- **WHAT YOU NEED TO DO**: Repeat every entry in the listing below, exactly.

- **MATERIAL TO PROCESS**:
::::
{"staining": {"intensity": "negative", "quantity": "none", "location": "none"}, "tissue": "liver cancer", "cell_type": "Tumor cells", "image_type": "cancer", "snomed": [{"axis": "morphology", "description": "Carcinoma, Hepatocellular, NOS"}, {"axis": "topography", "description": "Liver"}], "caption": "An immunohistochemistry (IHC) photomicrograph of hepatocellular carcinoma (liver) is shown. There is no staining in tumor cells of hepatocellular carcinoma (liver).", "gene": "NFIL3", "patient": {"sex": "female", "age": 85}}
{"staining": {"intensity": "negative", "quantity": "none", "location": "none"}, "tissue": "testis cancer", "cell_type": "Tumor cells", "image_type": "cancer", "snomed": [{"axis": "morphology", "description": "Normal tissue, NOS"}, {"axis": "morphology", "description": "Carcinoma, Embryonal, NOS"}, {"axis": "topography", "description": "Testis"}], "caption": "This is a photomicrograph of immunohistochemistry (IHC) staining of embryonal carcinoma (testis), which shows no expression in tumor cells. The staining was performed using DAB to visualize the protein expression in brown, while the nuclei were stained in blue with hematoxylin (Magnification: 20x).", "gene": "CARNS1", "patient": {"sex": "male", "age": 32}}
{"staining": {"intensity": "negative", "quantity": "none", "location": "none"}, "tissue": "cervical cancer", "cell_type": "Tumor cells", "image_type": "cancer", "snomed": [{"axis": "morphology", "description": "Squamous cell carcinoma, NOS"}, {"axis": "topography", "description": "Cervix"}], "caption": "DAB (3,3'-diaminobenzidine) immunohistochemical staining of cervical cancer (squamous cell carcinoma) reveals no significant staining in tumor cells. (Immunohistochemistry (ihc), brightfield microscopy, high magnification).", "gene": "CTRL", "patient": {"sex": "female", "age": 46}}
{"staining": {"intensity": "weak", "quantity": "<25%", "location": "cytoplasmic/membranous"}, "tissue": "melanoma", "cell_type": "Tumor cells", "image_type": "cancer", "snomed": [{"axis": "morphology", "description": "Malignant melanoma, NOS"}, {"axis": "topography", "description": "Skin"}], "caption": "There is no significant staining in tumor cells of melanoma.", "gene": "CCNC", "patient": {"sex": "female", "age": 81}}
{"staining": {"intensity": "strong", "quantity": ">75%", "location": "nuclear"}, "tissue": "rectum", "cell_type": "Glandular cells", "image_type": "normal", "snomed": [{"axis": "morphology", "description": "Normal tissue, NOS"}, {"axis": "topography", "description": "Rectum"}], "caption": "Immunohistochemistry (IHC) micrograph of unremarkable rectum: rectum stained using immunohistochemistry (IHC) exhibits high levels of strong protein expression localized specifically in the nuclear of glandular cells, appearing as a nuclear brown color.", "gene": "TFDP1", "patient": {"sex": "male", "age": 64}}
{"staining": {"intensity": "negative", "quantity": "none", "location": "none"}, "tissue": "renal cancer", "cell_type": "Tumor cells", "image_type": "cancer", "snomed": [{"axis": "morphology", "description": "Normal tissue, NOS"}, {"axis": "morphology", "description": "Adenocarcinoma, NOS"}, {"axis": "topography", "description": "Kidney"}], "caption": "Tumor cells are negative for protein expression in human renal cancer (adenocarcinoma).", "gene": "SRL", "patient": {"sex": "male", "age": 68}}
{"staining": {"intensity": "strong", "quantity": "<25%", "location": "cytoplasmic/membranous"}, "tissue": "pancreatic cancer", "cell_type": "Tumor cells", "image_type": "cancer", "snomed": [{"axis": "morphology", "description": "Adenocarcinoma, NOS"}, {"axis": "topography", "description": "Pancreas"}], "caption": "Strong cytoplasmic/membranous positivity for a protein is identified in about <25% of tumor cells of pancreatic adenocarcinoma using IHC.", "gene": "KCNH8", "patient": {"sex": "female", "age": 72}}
::::
- **EXERCISE OUTPUT**:
{"staining": {"intensity": "negative", "quantity": "none", "location": "none"}, "tissue": "liver cancer", "cell_type": "Tumor cells", "image_type": "cancer", "snomed": [{"axis": "morphology", "description": "Carcinoma, Hepatocellular, NOS"}, {"axis": "topography", "description": "Liver"}], "caption": "An immunohistochemistry (IHC) photomicrograph of hepatocellular carcinoma (liver) is shown. There is no staining in tumor cells of hepatocellular carcinoma (liver).", "gene": "NFIL3", "patient": {"sex": "female", "age": 85}}
{"staining": {"intensity": "negative", "quantity": "none", "location": "none"}, "tissue": "testis cancer", "cell_type": "Tumor cells", "image_type": "cancer", "snomed": [{"axis": "morphology", "description": "Normal tissue, NOS"}, {"axis": "morphology", "description": "Carcinoma, Embryonal, NOS"}, {"axis": "topography", "description": "Testis"}], "caption": "This is a photomicrograph of immunohistochemistry (IHC) staining of embryonal carcinoma (testis), which shows no expression in tumor cells. The staining was performed using DAB to visualize the protein expression in brown, while the nuclei were stained in blue with hematoxylin (Magnification: 20x).", "gene": "CARNS1", "patient": {"sex": "male", "age": 32}}
{"staining": {"intensity": "negative", "quantity": "none", "location": "none"}, "tissue": "cervical cancer", "cell_type": "Tumor cells", "image_type": "cancer", "snomed": [{"axis": "morphology", "description": "Squamous cell carcinoma, NOS"}, {"axis": "topography", "description": "Cervix"}], "caption": "DAB (3,3'-diaminobenzidine) immunohistochemical staining of cervical cancer (squamous cell carcinoma) reveals no significant staining in tumor cells. (Immunohistochemistry (ihc), brightfield microscopy, high magnification).", "gene": "CTRL", "patient": {"sex": "female", "age": 46}}
{"staining": {"intensity": "weak", "quantity": "<25%", "location": "cytoplasmic/membranous"}, "tissue": "melanoma", "cell_type": "Tumor cells", "image_type": "cancer", "snomed": [{"axis": "morphology", "description": "Malignant melanoma, NOS"}, {"axis": "topography", "description": "Skin"}], "caption": "There is no significant staining in tumor cells of melanoma.", "gene": "CCNC", "patient": {"sex": "female", "age": 81}}
{"staining": {"intensity": "strong", "quantity": ">75%", "location": "nuclear"}, "tissue": "rectum", "cell_type": "Glandular cells", "image_type": "normal", "snomed": [{"axis": "morphology", "description": "Normal tissue, NOS"}, {"axis": "topography", "description": "Rectum"}], "caption": "Immunohistochemistry (IHC) micrograph of unremarkable rectum: rectum stained using immunohistochemistry (IHC) exhibits high levels of strong protein expression localized specifically in the nuclear of glandular cells, appearing as a nuclear brown color.", "gene": "TFDP1", "patient": {"sex": "male", "age": 64}}
{"staining": {"intensity": "negative", "quantity": "none", "location": "none"}, "tissue": "renal cancer", "cell_type": "Tumor cells", "image_type": "cancer", "snomed": [{"axis": "morphology", "description": "Normal tissue, NOS"}, {"axis": "morphology", "description": "Adenocarcinoma, NOS"}, {"axis": "topography", "description": "Kidney"}], "caption": "Tumor cells are negative for protein expression in human renal cancer (adenocarcinoma).", "gene": "SRL", "patient": {"sex": "male", "age": 68}}
{"staining": {"intensity": "strong", "quantity": "<25%", "location": "cytoplasmic/membranous"}, "tissue": "pancreatic cancer", "cell_type": "Tumor cells", "image_type": "cancer", "snomed": [{"axis": "morphology", "description": "Adenocarcinoma, NOS"}, {"axis": "topography", "description": "Pancreas"}], "caption": "Strong cytoplasmic/membranous positivity for a protein is identified in about <25% of tumor cells of pancreatic adenocarcinoma using IHC.", "gene": "KCNH8", "patient": {"sex": "female", "age": 72}}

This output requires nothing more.